Assignment — Repeat the text of every item below word for word, leaving out the pictures.

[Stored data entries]
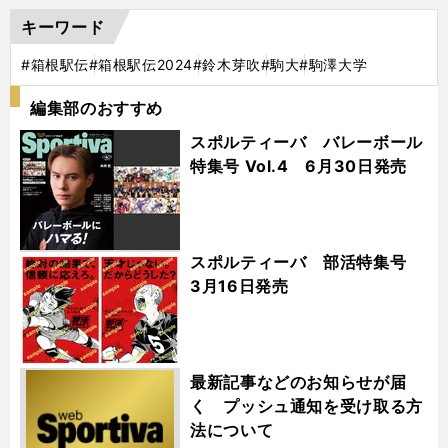
キーワード
#箱根駅伝
#箱根駅伝2024
#鈴木芽吹
#駒大
#駒澤大学
編集部のおすすめ
スポルティーバ バレーボール
特集号 Vol.4 6月30日発売
スポルティーバ 部活特集号
3月16日発売
最新記事などのお知らせが届
く プッシュ通知を受け取る方
法について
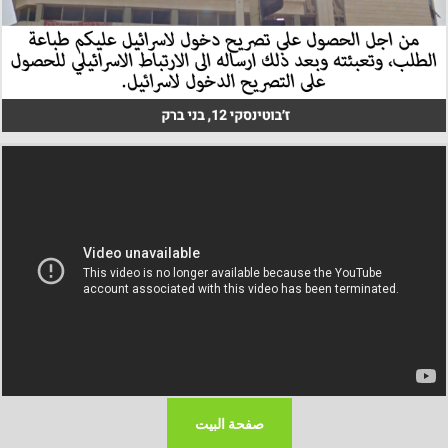
صفحة البيت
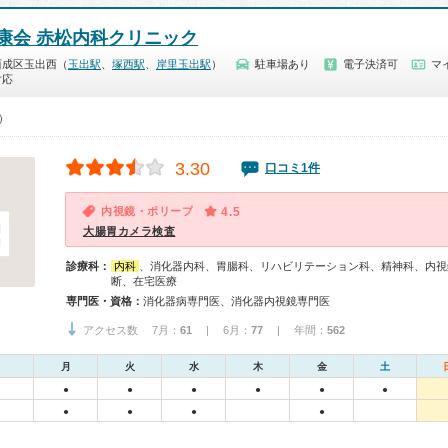
康会 赤松内科クリニック
西成区玉出西（
玉出駅
、
塚西駅
、
岸里玉出駅
）
駐車場あり
電子決済可
マ
対応
0）
3.30
口コミ1件
内視鏡・ポリープ
4.5
大腸胃カメラ検査
診療科：
内科
、消化器内科、胃腸科、リハビリテーション科、精神科、内視
断、在宅医療
専門医・資格：
消化器病専門医、消化器内視鏡専門医
アクセス数 7月：
61
| 6月：
77
| 年間：
562
月
火
水
木
金
土
●
●
●
●
●
●
●
●
●
●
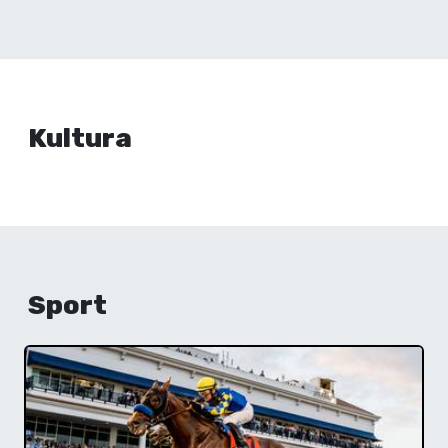
Kultura
Sport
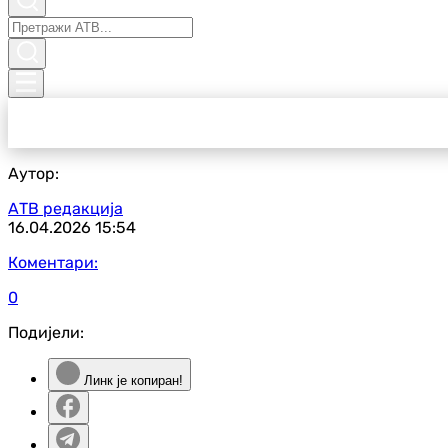
Аутор:
АТВ редакција
16.04.2026
15:54
Коментари:
0
Подијели:
Линк је копиран!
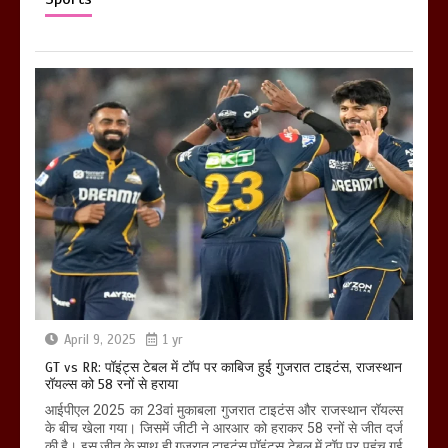
April 9, 2025
1 yr
GT vs RR: पॉइंट्स टेबल में टॉप पर काबिज हुई गुजरात टाइटंस, राजस्थान
रॉयल्स को 58 रनों से हराया
आईपीएल 2025 का 23वां मुकाबला गुजरात टाइटंस और राजस्थान रॉयल्स
के बीच खेला गया। जिसमें जीटी ने आरआर को हराकर 58 रनों से जीत दर्ज
की है। इस जीत के साथ ही गुजरात टाइटंस पॉइंट्स टेबल में टॉप पर पहुंच गई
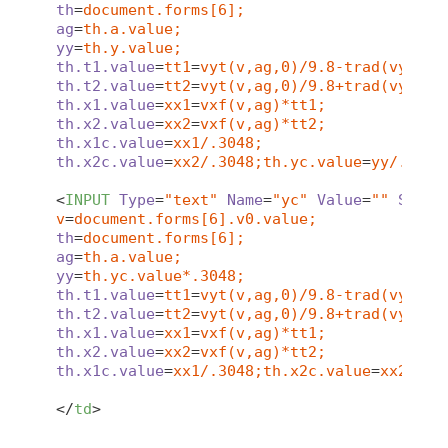
th
=
document.forms[6];
ag
=
th.a.value;
yy
=
th.y.value;
th.t1.value
=
tt1
=
vyt(v,ag,0)/9.8-trad(vyt(v,
th.t2.value
=
tt2
=
vyt(v,ag,0)/9.8+trad(vyt(v,
th.x1.value
=
xx1
=
vxf(v,ag)*tt1;
th.x2.value
=
xx2
=
vxf(v,ag)*tt2;
th.x1c.value
=
xx1/.3048;
th.x2c.value
=
xx2/.3048;th.yc.value
=
yy/.3048
<
INPUT
Type
=
"text"
Name
=
"yc"
Value
=
""
Size
=
v
=
document.forms[6].v0.value;
th
=
document.forms[6];
ag
=
th.a.value;
yy
=
th.yc.value*.3048;
th.t1.value
=
tt1
=
vyt(v,ag,0)/9.8-trad(vyt(v,
th.t2.value
=
tt2
=
vyt(v,ag,0)/9.8+trad(vyt(v,
th.x1.value
=
xx1
=
vxf(v,ag)*tt1;
th.x2.value
=
xx2
=
vxf(v,ag)*tt2;
th.x1c.value
=
xx1/.3048;th.x2c.value
=
xx2/.30
</
td
>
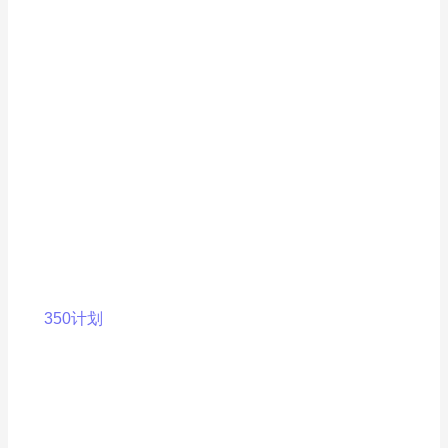
350计划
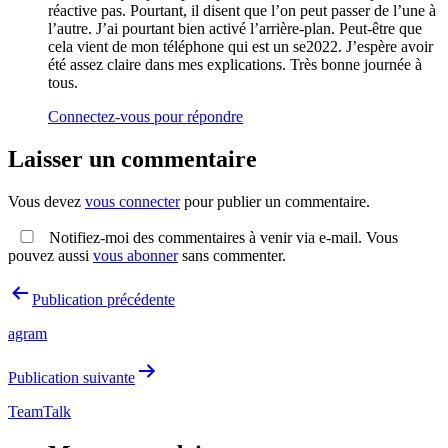
réactive pas. Pourtant, il disent que l’on peut passer de l’une à
l’autre. J’ai pourtant bien activé l’arrière-plan. Peut-être que
cela vient de mon téléphone qui est un se2022. J’espère avoir
été assez claire dans mes explications. Très bonne journée à
tous.
Connectez-vous pour répondre
Laisser un commentaire
Vous devez
vous connecter
pour publier un commentaire.
Notifiez-moi des commentaires à venir via e-mail. Vous
pouvez aussi
vous abonner
sans commenter.
Navigation
Publication précédente
de
agram
l’article
Publication suivante
TeamTalk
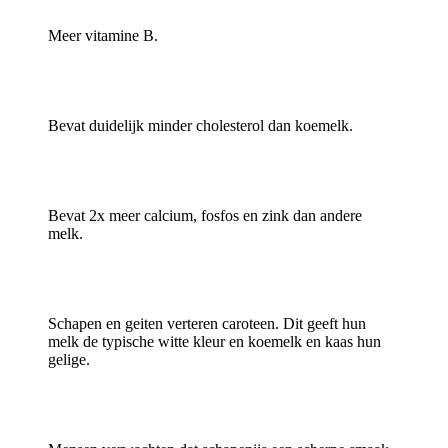
Meer vitamine B.
Bevat duidelijk minder cholesterol dan koemelk.
Bevat 2x meer calcium, fosfos en zink dan andere
melk.
Schapen en geiten verteren caroteen. Dit geeft hun
melk de typische witte kleur en koemelk en kaas hun
gelige.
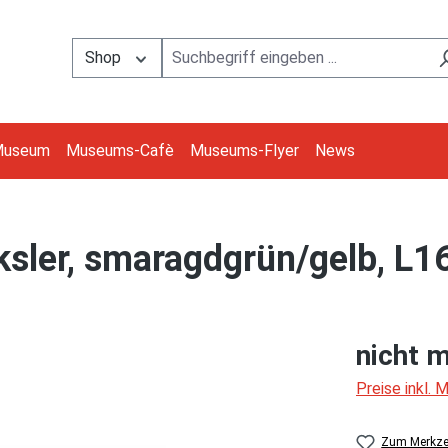
Shop
Museum
Museums-Cafè
Museums-Flyer
News
sler, smaragdgrün/gelb, L
nicht m
Preise inkl.
Zum Merkzet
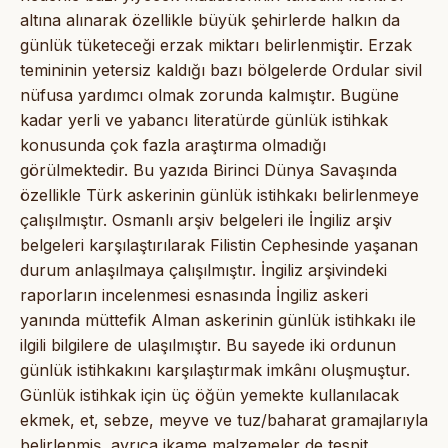
altına alınarak özellikle büyük şehirlerde halkın da
günlük tüketeceği erzak miktarı belirlenmiştir. Erzak
temininin yetersiz kaldığı bazı bölgelerde Ordular sivil
nüfusa yardımcı olmak zorunda kalmıştır. Bugüne
kadar yerli ve yabancı literatürde günlük istihkak
konusunda çok fazla araştırma olmadığı
görülmektedir. Bu yazıda Birinci Dünya Savaşında
özellikle Türk askerinin günlük istihkakı belirlenmeye
çalışılmıştır. Osmanlı arşiv belgeleri ile İngiliz arşiv
belgeleri karşılaştırılarak Filistin Cephesinde yaşanan
durum anlaşılmaya çalışılmıştır. İngiliz arşivindeki
raporların incelenmesi esnasında İngiliz askeri
yanında müttefik Alman askerinin günlük istihkakı ile
ilgili bilgilere de ulaşılmıştır. Bu sayede iki ordunun
günlük istihkakını karşılaştırmak imkânı oluşmuştur.
Günlük istihkak için üç öğün yemekte kullanılacak
ekmek, et, sebze, meyve ve tuz/baharat gramajlarıyla
belirlenmiş, ayrıca ikame malzemeler de tespit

Response to this exercise —
キーワード
#箱根駅伝
#箱根駅伝2024
#鈴木芽吹
#駒大
#駒澤大学
編集部のおすすめ
スポルティーバ バレーボール
特集号 Vol.4 6月30日発売
スポルティーバ 部活特集号
3月16日発売
最新記事などのお知らせが届
く プッシュ通知を受け取る方
法について
صفحة البيت
康会 赤松内科クリニック
西成区玉出西（
玉出駅
、
塚西駅
、
岸里玉出駅
）
駐車場あり
電子決済可
マ
対応
0）
3.30
口コミ1件
内視鏡・ポリープ
4.5
大腸胃カメラ検査
診療科：
内科
、消化器内科、胃腸科、リハビリテーション科、精神科、内視
断、在宅医療
専門医・資格：
消化器病専門医、消化器内視鏡専門医
アクセス数 7月：
61
| 6月：
77
| 年間：
562
月
火
水
木
金
土
●
●
●
●
●
●
●
●
●
●
Kultura
Sport
Аутор:
АТВ редакција
16.04.2026
15:54
Коментари:
0
Подијели:
Линк је копиран!
April 9, 2025
1 yr
GT vs RR: पॉइंट्स टेबल में टॉप पर काबिज हुई गुजरात टाइटंस, राजस्थान
रॉयल्स को 58 रनों से हराया
आईपीएल 2025 का 23वां मुकाबला गुजरात टाइटंस और राजस्थान रॉयल्स
के बीच खेला गया। जिसमें जीटी ने आरआर को हराकर 58 रनों से जीत दर्ज
की है। इस जीत के साथ ही गुजरात टाइटंस पॉइंट्स टेबल में टॉप पर पहुंच गई
th
=
document.forms[6];
ag
=
th.a.value;
yy
=
th.y.value;
th.t1.value
=
tt1
=
vyt(v,ag,0)/9.8-trad(vyt(v,
th.t2.value
=
tt2
=
vyt(v,ag,0)/9.8+trad(vyt(v,
th.x1.value
=
xx1
=
vxf(v,ag)*tt1;
th.x2.value
=
xx2
=
vxf(v,ag)*tt2;
th.x1c.value
=
xx1/.3048;
th.x2c.value
=
xx2/.3048;th.yc.value
=
yy/.3048
<
INPUT
Type
=
"text"
Name
=
"yc"
Value
=
""
Size
=
v
=
document.forms[6].v0.value;
th
=
document.forms[6];
ag
=
th.a.value;
yy
=
th.yc.value*.3048;
th.t1.value
=
tt1
=
vyt(v,ag,0)/9.8-trad(vyt(v,
th.t2.value
=
tt2
=
vyt(v,ag,0)/9.8+trad(vyt(v,
th.x1.value
=
xx1
=
vxf(v,ag)*tt1;
th.x2.value
=
xx2
=
vxf(v,ag)*tt2;
th.x1c.value
=
xx1/.3048;th.x2c.value
=
xx2/.30
</
td
>
350计划
réactive pas. Pourtant, il disent que l’on peut passer de l’une à
l’autre. J’ai pourtant bien activé l’arrière-plan. Peut-être que
cela vient de mon téléphone qui est un se2022. J’espère avoir
été assez claire dans mes explications. Très bonne journée à
tous.
Connectez-vous pour répondre
Laisser un commentaire
Vous devez
vous connecter
pour publier un commentaire.
Notifiez-moi des commentaires à venir via e-mail. Vous
pouvez aussi
vous abonner
sans commenter.
Navigation
Publication précédente
de
agram
l’article
Publication suivante
TeamTalk
Meer vitamine B.
Bevat duidelijk minder cholesterol dan koemelk.
Bevat 2x meer calcium, fosfos en zink dan andere
melk.
Schapen en geiten verteren caroteen. Dit geeft hun
melk de typische witte kleur en koemelk en kaas hun
gelige.
Shop
Museum
Museums-Cafè
Museums-Flyer
News
sler, smaragdgrün/gelb, L
nicht m
Preise inkl.
Zum Merkzet
altına alınarak özellikle büyük şehirlerde halkın da
günlük tüketeceği erzak miktarı belirlenmiştir. Erzak
temininin yetersiz kaldığı bazı bölgelerde Ordular sivil
nüfusa yardımcı olmak zorunda kalmıştır. Bugüne
kadar yerli ve yabancı literatürde günlük istihkak
konusunda çok fazla araştırma olmadığı
görülmektedir. Bu yazıda Birinci Dünya Savaşında
özellikle Türk askerinin günlük istihkakı belirlenmeye
çalışılmıştır. Osmanlı arşiv belgeleri ile İngiliz arşiv
belgeleri karşılaştırılarak Filistin Cephesinde yaşanan
durum anlaşılmaya çalışılmıştır. İngiliz arşivindeki
raporların incelenmesi esnasında İngiliz askeri
yanında müttefik Alman askerinin günlük istihkakı ile
ilgili bilgilere de ulaşılmıştır. Bu sayede iki ordunun
günlük istihkakını karşılaştırmak imkânı oluşmuştur.
Günlük istihkak için üç öğün yemekte kullanılacak
ekmek, et, sebze, meyve ve tuz/baharat gramajlarıyla
belirlenmiş, ayrıca ikame malzemeler de tespit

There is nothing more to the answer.